Il serait compréhensible que les philistins se plaignissent ou se moquassent les uns des autres, si l’un d’entre eux jetait à la tête de l’autre ce nom plein de mépris, comme un noir en colère traite de « nègre » un autre noir. En effet, un philistin ne peut rien faire avec un autre ; il ne peut attendre de lui ni d’être intéressé, ni d’être amusé ; chacun voit sur le visage ténébreux de son copain le reflet de sa propre stupidité ; celui-ci bâille à celui-là des récitatifs d’ennui ; quand deux d’entre eux se trouvent réunis, ils s’effraient réciproquement du sinistre mutisme de leur esprit, et éprouvent l’accablante et humiliante sensation de détresse particulière à l’homme habitué à être conduit, et que son conducteur tout à coup abandonne. Mais l’homme de talent devrait chanter les louanges du philistin. Celui-ci est sa richesse, le champ qui le nourrit. Sans doute, il est dur à cultiver, mais combien fertile ! Il faut péniblement travailler pour le rendre productif ; il faut du matin au soir creuser des sillons, enfoncer le soc, tailler, briser, tourner et retourner, ràtisser, semer, enchausser, faucher ; il faut suer et geler ; mais la récolte ne manque pas, quand la semence était susceptible de germer.
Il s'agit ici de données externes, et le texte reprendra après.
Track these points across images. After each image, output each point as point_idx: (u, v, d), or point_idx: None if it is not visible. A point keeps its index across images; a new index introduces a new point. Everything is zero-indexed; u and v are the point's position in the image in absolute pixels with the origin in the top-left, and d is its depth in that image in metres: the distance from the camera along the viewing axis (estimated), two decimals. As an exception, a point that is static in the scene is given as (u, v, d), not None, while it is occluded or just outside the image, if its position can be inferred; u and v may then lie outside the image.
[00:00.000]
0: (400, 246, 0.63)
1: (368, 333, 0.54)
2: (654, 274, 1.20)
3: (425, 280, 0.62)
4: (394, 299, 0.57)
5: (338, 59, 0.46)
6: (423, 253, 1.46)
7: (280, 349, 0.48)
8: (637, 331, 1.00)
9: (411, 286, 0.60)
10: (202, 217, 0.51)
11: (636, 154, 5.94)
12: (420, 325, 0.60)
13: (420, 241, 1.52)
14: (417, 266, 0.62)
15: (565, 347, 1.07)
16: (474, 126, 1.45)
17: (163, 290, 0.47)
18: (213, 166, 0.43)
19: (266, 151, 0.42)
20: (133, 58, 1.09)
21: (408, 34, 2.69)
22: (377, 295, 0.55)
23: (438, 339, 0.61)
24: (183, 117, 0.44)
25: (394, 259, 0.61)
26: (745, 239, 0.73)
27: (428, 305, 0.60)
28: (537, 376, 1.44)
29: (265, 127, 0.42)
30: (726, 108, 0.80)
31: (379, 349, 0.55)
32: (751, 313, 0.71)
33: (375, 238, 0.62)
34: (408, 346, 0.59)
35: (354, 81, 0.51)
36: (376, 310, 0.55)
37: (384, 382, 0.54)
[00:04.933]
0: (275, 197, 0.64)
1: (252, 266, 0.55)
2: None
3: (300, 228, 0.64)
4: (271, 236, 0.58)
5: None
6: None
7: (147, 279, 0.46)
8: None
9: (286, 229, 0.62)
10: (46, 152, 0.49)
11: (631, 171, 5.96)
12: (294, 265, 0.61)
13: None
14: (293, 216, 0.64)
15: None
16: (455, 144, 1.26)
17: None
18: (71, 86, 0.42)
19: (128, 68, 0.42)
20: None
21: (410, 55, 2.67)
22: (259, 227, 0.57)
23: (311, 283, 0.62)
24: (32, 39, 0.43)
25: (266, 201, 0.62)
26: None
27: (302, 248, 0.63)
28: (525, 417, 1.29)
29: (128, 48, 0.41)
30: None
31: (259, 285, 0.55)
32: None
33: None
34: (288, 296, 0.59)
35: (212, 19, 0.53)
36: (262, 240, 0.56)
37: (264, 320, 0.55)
Assurément, si l’on jette dans les sillons du blé pourri ou des cailloux, il n’y a aucun rendement à espérer ; de même, si l’on confie des noyaux de dattes aux rives du Curisch-Haff. Mais si, traité de la sorte, le champ reste mort, ce n’est pas la faute du champ, c’est celle du rêveur qui le traite ainsi. Le jugement doit s’associer au génie, pour lui assigner le temps et le lieu favorables à la manifestation de ses pensées. S’il sait choisir raisonnablement ce temps et ce lieu, il trouvera la masse des philistins toujours prête à répondre aux semailles par la moisson. Chaque fois donc que des génies se trouvent rassemblés autour de leur table de brasserie, leur premier toast, en vertu du droit et de la morale, devrait être pour le philistin.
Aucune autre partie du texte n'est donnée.